● **WHAT TO PRODUCE**: Return every line of text in each of the records verbatim, preserving the original wording, order, and line breaks.

● **EXTRACTED INFORMATION**:
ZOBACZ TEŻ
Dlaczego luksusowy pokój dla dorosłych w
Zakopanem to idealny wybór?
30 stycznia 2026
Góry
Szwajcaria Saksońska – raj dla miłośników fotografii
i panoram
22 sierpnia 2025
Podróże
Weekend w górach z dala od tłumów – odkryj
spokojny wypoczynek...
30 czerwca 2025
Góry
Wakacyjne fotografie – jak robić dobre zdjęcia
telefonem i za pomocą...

● **RESPONSE BOX**:
ZOBACZ TEŻ
Dlaczego luksusowy pokój dla dorosłych w
Zakopanem to idealny wybór?
30 stycznia 2026
Góry
Szwajcaria Saksońska – raj dla miłośników fotografii
i panoram
22 sierpnia 2025
Podróże
Weekend w górach z dala od tłumów – odkryj
spokojny wypoczynek...
30 czerwca 2025
Góry
Wakacyjne fotografie – jak robić dobre zdjęcia
telefonem i za pomocą...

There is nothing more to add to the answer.